Esta obra faz parte da "COLEÇÃO PARTILHADA" do artista.
Fotografia impressa em papel couché fine art com granulação. Fotografada em Seignosse - lagoa branca, França. Primavera de 2026
A fotografia será enviada enrolada, não está em moldura, e nela será anexado um certificado de autenticidade, preenchido e assinado pela artista. Obra numerada, assinada à mão, frente e verso. Impressão digigrafia fine art pigmentada de altíssima qualidade.
Agathe Toman é reconhecida pela Sotheby’s desde 2021.

Biografia da artista :
Nascida em 1989, de origens francesa, austríaca e tcheca, Agathe Toman é uma artista multidisciplinar francesa cuja habilidade se estende da pintura à poesia, passando pela escultura, desenho e fotografia. Após estudos na prestigiosa escola da Chambre Syndicale de la Couture Parisienne e anos atuando como stylist em maisons de haute couture francesas em Paris, há 9 anos, Agathe sentiu a necessidade de se concentrar exclusivamente em sua criação artística.
Estabelecida hoje nas Landes há treze anos, Agathe afirma-se como uma figura ascendente da cena artística contemporânea, apreciada tanto nacional quanto internacionalmente.

Cotada pela Sotheby’s desde 2021, suas obras foram leiloadas em três ocasiões, atestando sua ascensão rápida e sua aceitação nos círculos de arte prestigiosos. Suas contribuições notáveis para diversos salões, especialmente a Art Paris, renderam a ela um imenso sucesso, consolidando sua presença em inúmeras coleções privadas ao redor do mundo.

A paleta de Agathe privilegia nuances profundas de preto e azul, um cromatismo discreto em movimento.
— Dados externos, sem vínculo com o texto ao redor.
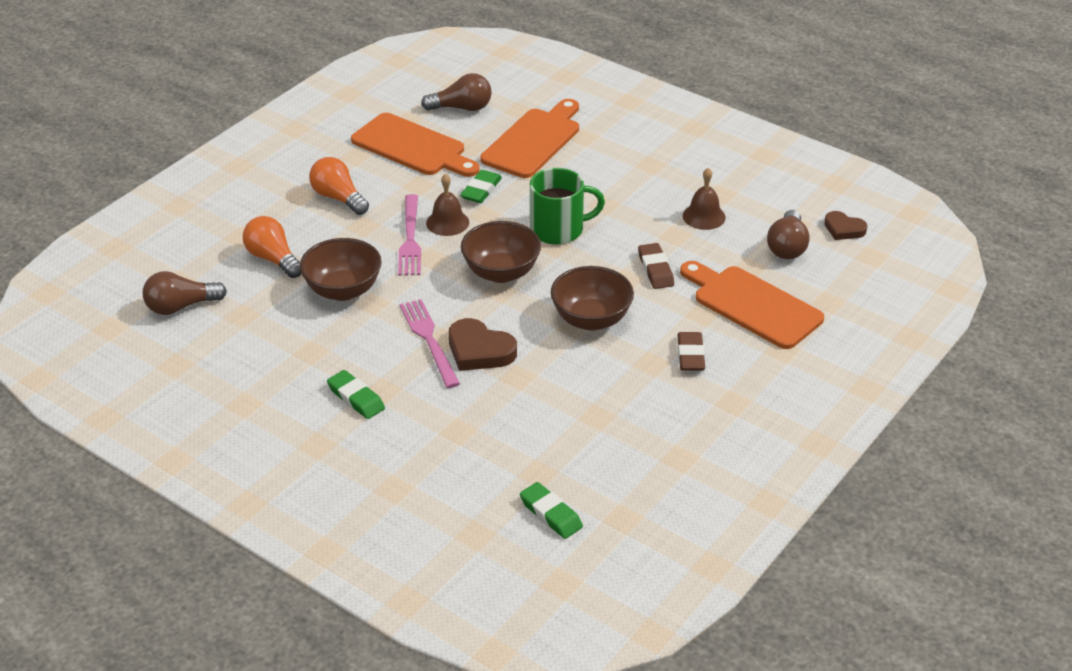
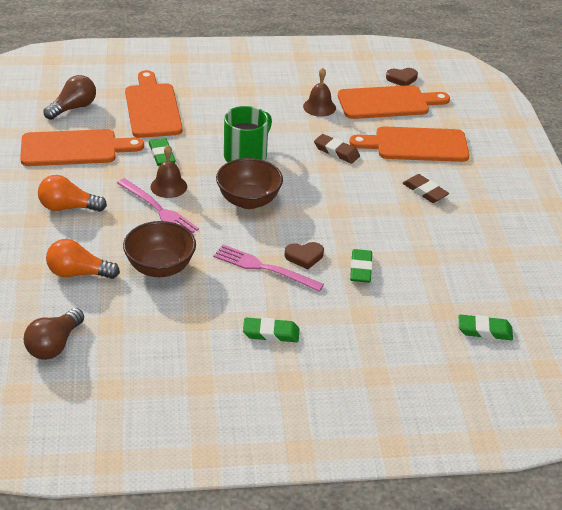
camera: 45 degrees left, 0 degrees up
brown heart [449,318,517,371] -> brown heart [285,242,324,269], size x0.64
brown bowl [551,266,634,331] -> none
brown light bulb [767,210,810,259] -> orange cutting board [338,85,450,119]
none -> green eraser [350,249,373,283]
Suas pinturas utilizam pigmentos puros, tintas, óleo e acrílicos com uma intensidade avassaladora, que tendem a reatar laços com coisas ocultas, levando o espectador para além do visível. A tela exercita um poder, oferecendo o eco às próprias experiências.

Seus desenhos, realizados com caneta Bic, carregam uma força de atração perturbadora.
As fotografias de Agathe perturbam por suas abstrações caleidoscópicas, elas nos inundam com sensações calmas, reminiscência de uma perfeita inércia, que estava no nosso começo.
Centenas de suas poesias instrumentam seu universo com um lirismo característico de sua obra. Um primeiro volume intitulado « You will have to learn to smile again », chega às pranches de inverno de 2024.

Para além de sua prática artística, Agathe também está profundamente envolvida no estudo da psicanálise em análise transactional, que ela vem desenvolvendo há quatro anos em Paris. Essa exploração enriquece seu processo conceitual, permitindo-lhe incorporar dimensões psicológicas muito profundas à sua arte, que se impregna de espessuras novas.

Agathe não dissocia sua arte de seus compromissos sociais. Ela concentra sua obra em temas cruciais como saúde mental, meio ambiente e educação. Esses eixos de reflexão não estão apenas presentes em sua arte; são parte integrante de sua identidade artística e de sua personalidade.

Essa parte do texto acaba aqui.